Edit: What I missed earlier: If we simply return
ERRORfrom write, we're effectively back to #262 again.
Exactly, as I mentioned, we will need to add some more small features into ros2_control for this to work. The main part will come next week. So, you can test the concept. It basically misses the fourth (and probably the last) point from this PR comment.
Yesterday, the last missing piece to do recovery manually landed in the ros2_control's main branch. So the approach to handle this is the following:
- Hardware returns error on read or write.
- The error is handled in
on_errorcallback. - The hardware is in
UNCONFIGUREDstate. - Then the controllers should be deactivated manually. (JointStateBroadcaster probably not, but you can also do it).
- Then call service
set_hardware_statefrom controller manager to activate hardware again. - Then activate controllers again.
I am currently preparing a detailed example about this, but it will take a few weeks to get it finished.
Please also note the following potential issues:
- maybe you will have to export your command and state interfaces again. Try to use the same pointers as before. Nevertheless, this could confuse ControllerManager and the above process doesn't go smoothly.
- If you don't re-activate JointStateBroadcaster it could happen that interfaces are not connected correctly anymore and the values are not reported properly.
Hello again,
I have done some experiments with the galactic branch (debian build 2.1.2 using joint_trajectory_controller adaptions) and our UR5:
I have tested:
- running the driver using ur_bringup - ur_control_launch.py ur_type:=ur5
-
Pausing external control, move the robot with freedrive, restart external control --> All good, the robot stays where it is and the driver can be used (This was a problem when I opened this issue)
-
Test joint_trajectory_controller, pausing the external control connection in the middle of a trajectory, stop the publisher and restart external control: ---> Fast unsafe movement to goal pose
-
Same as 2. but using moveit: --> Same result as 2
I can not quite follow the complete controller logic and changes on the UR side but before I dig deeper, I thought I share my experiments. I thought it might not yet be supported with galactic but the odd thing was that the same experiment on our UR10 resulted in no problems (but this might also be a hardware controller difference). Am I missing something here? Is there anything I can do and or check to have this fixed?

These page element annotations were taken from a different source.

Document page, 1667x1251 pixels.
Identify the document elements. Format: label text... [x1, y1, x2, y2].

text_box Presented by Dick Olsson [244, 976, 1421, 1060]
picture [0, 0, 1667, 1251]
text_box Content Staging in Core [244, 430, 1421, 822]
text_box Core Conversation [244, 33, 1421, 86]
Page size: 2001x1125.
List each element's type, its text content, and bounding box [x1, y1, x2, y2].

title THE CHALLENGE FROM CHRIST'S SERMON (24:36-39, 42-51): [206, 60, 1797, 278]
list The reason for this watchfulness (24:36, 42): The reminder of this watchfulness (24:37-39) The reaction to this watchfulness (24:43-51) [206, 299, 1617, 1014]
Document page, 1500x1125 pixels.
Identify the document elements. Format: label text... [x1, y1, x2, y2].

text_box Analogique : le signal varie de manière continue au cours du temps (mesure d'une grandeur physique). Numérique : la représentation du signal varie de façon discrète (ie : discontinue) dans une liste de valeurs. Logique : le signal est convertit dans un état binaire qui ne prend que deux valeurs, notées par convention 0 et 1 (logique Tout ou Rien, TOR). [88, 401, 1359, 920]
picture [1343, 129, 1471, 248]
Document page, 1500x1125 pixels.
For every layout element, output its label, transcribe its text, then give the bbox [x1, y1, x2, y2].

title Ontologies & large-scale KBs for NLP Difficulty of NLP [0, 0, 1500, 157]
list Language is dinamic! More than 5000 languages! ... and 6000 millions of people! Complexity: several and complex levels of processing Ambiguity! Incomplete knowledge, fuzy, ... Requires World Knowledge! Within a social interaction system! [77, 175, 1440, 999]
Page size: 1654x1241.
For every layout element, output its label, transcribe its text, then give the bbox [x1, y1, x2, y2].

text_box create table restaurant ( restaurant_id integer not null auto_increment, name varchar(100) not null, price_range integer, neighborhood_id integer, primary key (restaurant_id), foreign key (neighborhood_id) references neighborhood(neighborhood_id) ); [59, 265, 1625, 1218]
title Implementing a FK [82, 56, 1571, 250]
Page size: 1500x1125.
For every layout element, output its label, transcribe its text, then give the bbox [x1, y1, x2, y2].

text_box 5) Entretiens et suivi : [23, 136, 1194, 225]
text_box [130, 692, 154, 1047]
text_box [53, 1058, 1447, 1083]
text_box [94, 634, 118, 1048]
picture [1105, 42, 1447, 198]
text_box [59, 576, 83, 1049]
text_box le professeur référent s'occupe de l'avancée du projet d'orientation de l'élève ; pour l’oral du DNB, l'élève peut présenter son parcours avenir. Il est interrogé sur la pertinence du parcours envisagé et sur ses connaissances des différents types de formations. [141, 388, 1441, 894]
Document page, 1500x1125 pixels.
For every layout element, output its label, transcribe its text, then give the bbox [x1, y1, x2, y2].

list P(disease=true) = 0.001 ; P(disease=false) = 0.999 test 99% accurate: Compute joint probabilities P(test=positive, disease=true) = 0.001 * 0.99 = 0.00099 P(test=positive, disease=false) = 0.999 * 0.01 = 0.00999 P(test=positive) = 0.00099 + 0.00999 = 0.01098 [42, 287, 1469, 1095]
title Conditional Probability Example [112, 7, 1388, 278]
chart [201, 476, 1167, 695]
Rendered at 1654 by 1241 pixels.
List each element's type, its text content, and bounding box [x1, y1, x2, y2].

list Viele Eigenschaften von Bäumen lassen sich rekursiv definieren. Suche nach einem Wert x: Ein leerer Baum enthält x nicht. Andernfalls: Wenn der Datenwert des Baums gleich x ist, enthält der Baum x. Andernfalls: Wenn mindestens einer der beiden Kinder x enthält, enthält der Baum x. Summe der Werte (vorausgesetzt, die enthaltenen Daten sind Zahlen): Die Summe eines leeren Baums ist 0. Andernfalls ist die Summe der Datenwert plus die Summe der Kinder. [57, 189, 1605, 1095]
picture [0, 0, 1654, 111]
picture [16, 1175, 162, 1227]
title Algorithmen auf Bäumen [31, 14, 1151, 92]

I upgraded to Polyscope 3.15 and running the latest external control version 1.5, ros2 control is at 1.6.0
I will check this with a humble build as well asap
The behavior described in https://github.com/UniversalRobots/Universal_Robots_ROS2_Driver/issues/279#issuecomment-1225867070 is actually one of the reasons why we developed the scaled version. The non-scaled JTC is basically a feed forward controller that is not aware of the robot's state.
Pausing the program is similar to moving the speed slider to 0. The scaled JTC will not move forward while being paused, the non-scaled version does. Stopping the publisher won't abort a trajectory running inside the controller.
As soon as you move the robot using freedrive (or the buttons on the TP) the external control program gets stopped and then the controller_stopper actually stops the program.
To prevent this I suggest to use the scaled JTC instead of the non-scaled version. I could not imagine why the UR5 should behave different to a UR10, though.